Фрагмент текста:
......

Был вечер, очень хотелось что-то почитать. Переставляла книги в маминой комнате, попался томик Вересаева. Поняла, что совсем не помню его произведений. Открыла - и читаю уже второй день. Просто пришёл момент, когда именно эта книга "зацепила" и именно об этом захотелось почитать и поразмышлять.
Здесь один рассказ, точнее, даже не рассказ, а запись в дневнике. Буду рада, если она вдохновит и Вас.

 

 

Викентий Вересаев
Мать
Из записной книжки

Сегодня утром я шел по улице старого Дрездена. На душе было неприятно и неловко: шел я смотреть ее, прославленную Сикстинскую мадонну. Ею все восхищаются. Между тем бесчисленные снимки с картины, которые мне приходилось видеть, оставляли меня в недоумении, чем тут можно восхищаться. Мне нравились только два ангелочка внизу. И вот, — я знал, — я буду почтительно стоять перед картиною, и всматриваться без конца, и стараться натащить на себя соответственное настроение. А задорный бесенок будет подсмеиваться в душе и говорить: «Ничего я не стыжусь, — не нравится, да и баста!..»

......

Записи набора данных:
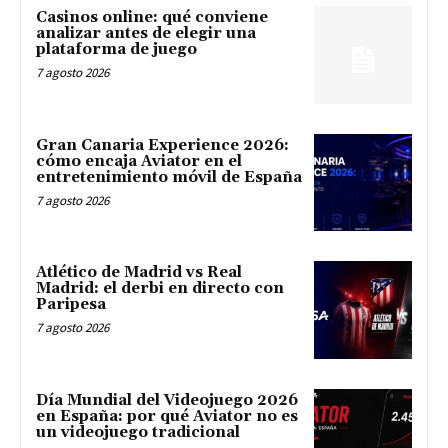
Casinos online: qué conviene
analizar antes de elegir una
plataforma de juego
7 agosto 2026
Gran Canaria Experience 2026:
cómo encaja Aviator en el
entretenimiento móvil de España
7 agosto 2026
Atlético de Madrid vs Real
Madrid: el derbi en directo con
Paripesa
7 agosto 2026
Día Mundial del Videojuego 2026
en España: por qué Aviator no es
un videojuego tradicional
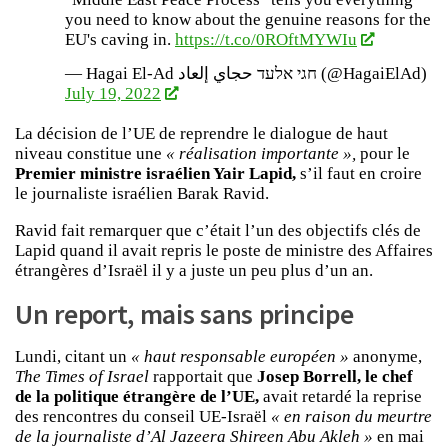
you need to know about the genuine reasons for the
EU's caving in.
https://t.co/0ROftMYWIu
— Hagai El-Ad חגי אלעד حجاي إلعاد (@HagaiElAd)
July 19, 2022
La décision de l’UE de reprendre le dialogue de haut
niveau constitue une
« réalisation importante »,
pour le
Premier ministre israélien Yair Lapid,
s’il faut en croire
le journaliste israélien Barak Ravid.
Ravid fait remarquer que c’était l’un des objectifs clés de
Lapid quand il avait repris le poste de ministre des Affaires
étrangères d’Israël il y a juste un peu plus d’un an.
Un report, mais sans principe
Lundi, citant un
« haut responsable européen »
anonyme,
The Times of Israel
rapportait que
Josep Borrell, le chef
de la politique étrangère de l’UE,
avait retardé la reprise
des rencontres du conseil UE-Israël
« en raison du meurtre
de la journaliste d’Al Jazeera Shireen Abu Akleh »
en mai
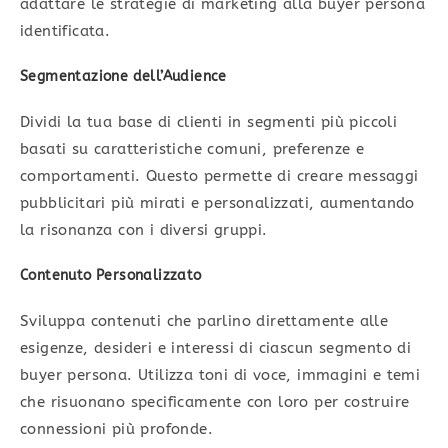
adattare le strategie di marketing alla buyer persona
identificata.
Segmentazione dell’Audience
Dividi la tua base di clienti in segmenti più piccoli
basati su caratteristiche comuni, preferenze e
comportamenti. Questo permette di creare messaggi
pubblicitari più mirati e personalizzati, aumentando
la risonanza con i diversi gruppi.
Contenuto Personalizzato
Sviluppa contenuti che parlino direttamente alle
esigenze, desideri e interessi di ciascun segmento di
buyer persona. Utilizza toni di voce, immagini e temi
che risuonano specificamente con loro per costruire
connessioni più profonde.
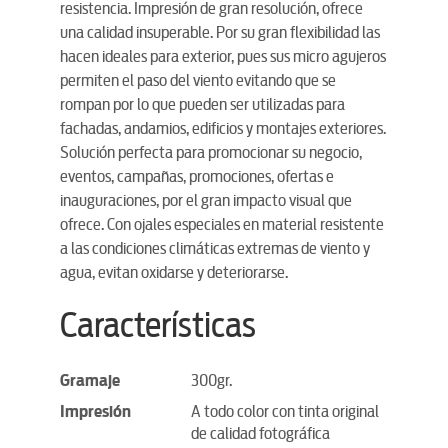
resistencia. Impresión de gran resolución, ofrece
una calidad insuperable. Por su gran flexibilidad las
hacen ideales para exterior, pues sus micro agujeros
permiten el paso del viento evitando que se
rompan por lo que pueden ser utilizadas para
fachadas, andamios, edificios y montajes exteriores.
Solución perfecta para promocionar su negocio,
eventos, campañas, promociones, ofertas e
inauguraciones, por el gran impacto visual que
ofrece. Con ojales especiales en material resistente
a las condiciones climáticas extremas de viento y
agua, evitan oxidarse y deteriorarse.
Características
Gramaje
300gr.
Impresión
A todo color con tinta original
de calidad fotográfica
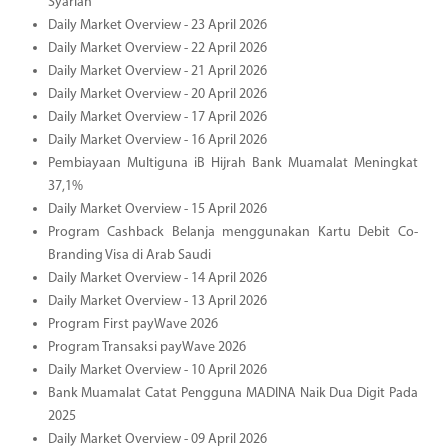
Syariah
Daily Market Overview - 23 April 2026
Daily Market Overview - 22 April 2026
Daily Market Overview - 21 April 2026
Daily Market Overview - 20 April 2026
Daily Market Overview - 17 April 2026
Daily Market Overview - 16 April 2026
Pembiayaan Multiguna iB Hijrah Bank Muamalat Meningkat
37,1%
Daily Market Overview - 15 April 2026
Program Cashback Belanja menggunakan Kartu Debit Co-
Branding Visa di Arab Saudi
Daily Market Overview - 14 April 2026
Daily Market Overview - 13 April 2026
Program First payWave 2026
Program Transaksi payWave 2026
Daily Market Overview - 10 April 2026
Bank Muamalat Catat Pengguna MADINA Naik Dua Digit Pada
2025
Daily Market Overview - 09 April 2026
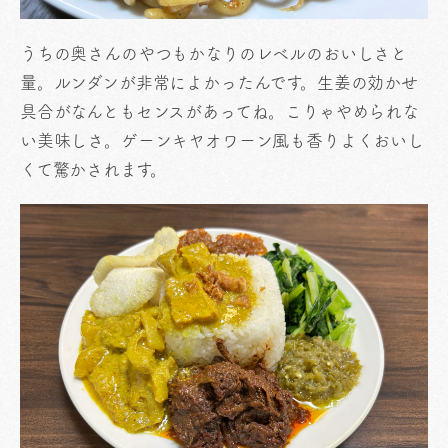
うちの奥さんのやつもかなりのレベルのおいしさと
量。ルンダンが非常によかったんです。生姜の効かせ
具合がなんともセンスがあってね。こりゃやめられな
い美味しさ。ゲーンキヤオワーン風も香りよくおいし
くて驚かされます。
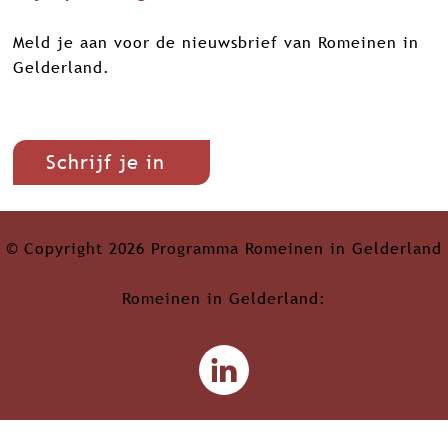
Meld je aan voor de nieuwsbrief van Romeinen in
Gelderland.
Schrijf je in
© Copyright 2026 Programma Romeinen in Gelderland
Romeinen in Gelderland:
L
i
n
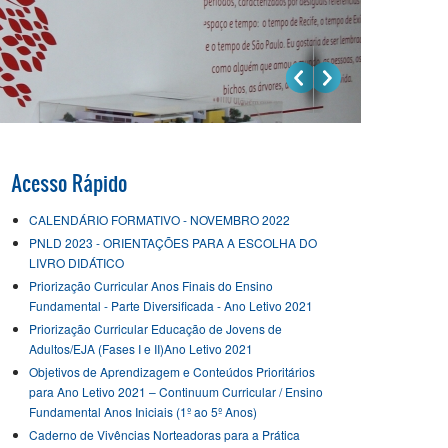
Acesso Rápido
CALENDÁRIO FORMATIVO - NOVEMBRO 2022
PNLD 2023 - ORIENTAÇÕES PARA A ESCOLHA DO
LIVRO DIDÁTICO
Priorização Curricular Anos Finais do Ensino
Fundamental - Parte Diversificada - Ano Letivo 2021
Priorização Curricular Educação de Jovens de
Adultos/EJA (Fases I e II)Ano Letivo 2021
Objetivos de Aprendizagem e Conteúdos Prioritários
para Ano Letivo 2021 – Continuum Curricular / Ensino
Fundamental Anos Iniciais (1º ao 5º Anos)
Caderno de Vivências Norteadoras para a Prática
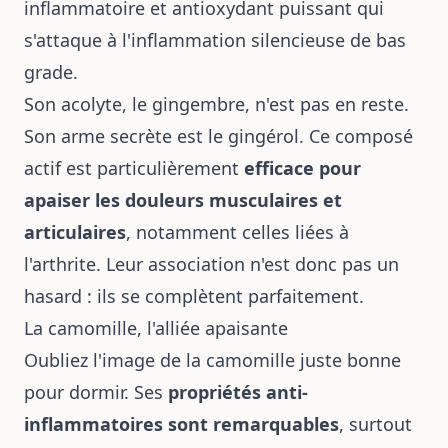
inflammatoire et antioxydant puissant qui
s'attaque à l'inflammation silencieuse de bas
grade.
Son acolyte, le gingembre, n'est pas en reste.
Son arme secrète est le gingérol. Ce composé
actif est particulièrement
efficace pour
apaiser les douleurs musculaires et
articulaires
, notamment celles liées à
l'arthrite. Leur association n'est donc pas un
hasard : ils se complètent parfaitement.
La camomille, l'alliée apaisante
Oubliez l'image de la camomille juste bonne
pour dormir. Ses
propriétés anti-
inflammatoires sont remarquables
, surtout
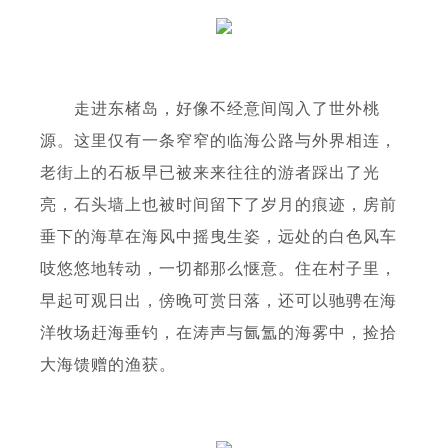
走进东楮岛，好像不经意间闯入了世外桃
源。这里仅有一条窄窄的临海公路与外界相连，
老街上的石板早已被来来往往的游者踩出了光
亮，石头墙上也被时间留下了岁月的痕迹，房前
垂下的海草在海风中摇曳生姿，远处的白色风车
吱悠悠地转动，一切都那么惬意。住在村子里，
早起可观日出，傍晚可赏日落，还可以驰骋在海
洋牧场赶海垂钓，在涛声与氤氲的海雾中，捡拾
大海馈赠的渔获。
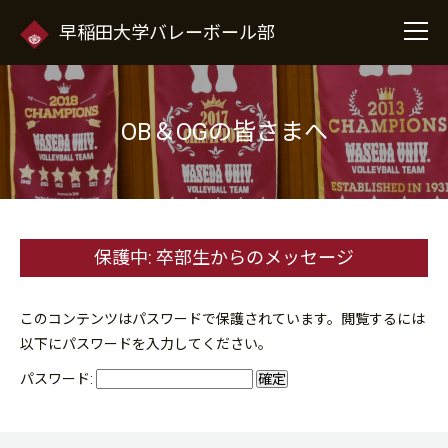
早稲田大学バレーボール部
OB＆OGの皆さまへ
保護中: 卒部生からのメッセージ
このコンテンツはパスワードで保護されています。閲覧するには
以下にパスワードを入力してください。
パスワード:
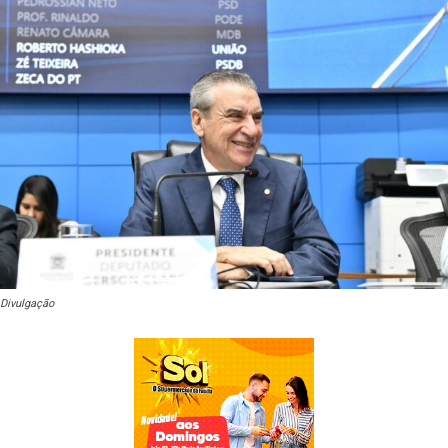
Divulgação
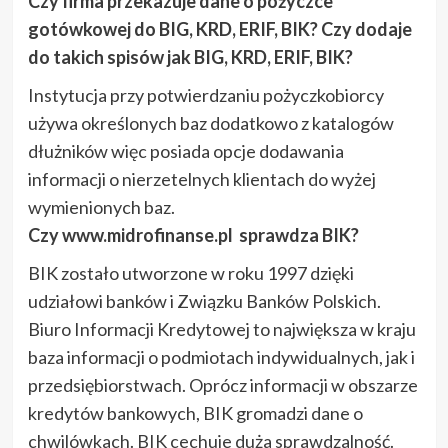
Czy firma przekazuje dane o pożyczce
gotówkowej do BIG, KRD, ERIF, BIK? Czy dodaje
do takich spisów jak BIG, KRD, ERIF, BIK?
Instytucja przy potwierdzaniu pożyczkobiorcy
używa określonych baz dodatkowo z katalogów
dłużników więc posiada opcje dodawania
informacji o nierzetelnych klientach do wyżej
wymienionych baz.
Czy www.midrofinanse.pl sprawdza BIK?
BIK zostało utworzone w roku 1997 dzięki
udziałowi banków i Związku Banków Polskich.
Biuro Informacji Kredytowej to największa w kraju
baza informacji o podmiotach indywidualnych, jak i
przedsiębiorstwach. Oprócz informacji w obszarze
kredytów bankowych, BIK gromadzi dane o
chwilówkach. BIK cechuje duża sprawdzalność.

......

Задания:
**a.** Приведите дословно отрывок из текста о томике Вересаева, начиная со слов «Был вечер, очень» и заканчивая словами «почитать и поразмышлять.».
**b.** Напишите продолжение текста о томике Вересаева, которое следует за его последним предложением.

Ответы:
**a.**
Был вечер, очень хотелось что-то почитать. Переставляла книги в маминой комнате, попался томик Вересаева. Поняла, что совсем не помню его произведений. Открыла - и читаю уже второй день. Просто пришёл момент, когда именно эта книга "зацепила" и именно об этом захотелось почитать и поразмышлять.

**b.**
Я вошел в Цвингер. Большие залы, сверху донизу увешанные картинами. Глаза разбегаются, не знаешь, на что смотреть, и ищешь в путеводителе спасительных звездочек, отмечающих «достойное». Вот небольшая дверь в угловую северную комнату. Перед глазами мелькнули знакомые контуры, яркие краски одежд... Она! С неприятным, почти враждебным чувством я вошел в комнату. Одиноко, в большой, идущей от пола золотой раме, похожей на иконостас, высилась у стены картина. Слева, из окна, полузанавешенного малиновою партьерою, падал свет. На диванчике и у стены сидели и стояли люди, тупо-почтительно глазея на картину. «Товарищи по несчастью!» — подумал я, смеясь в душе. Но сейчас же поспешил задушить в себе смех и с серьезным, созерцающим видом остановился у стены.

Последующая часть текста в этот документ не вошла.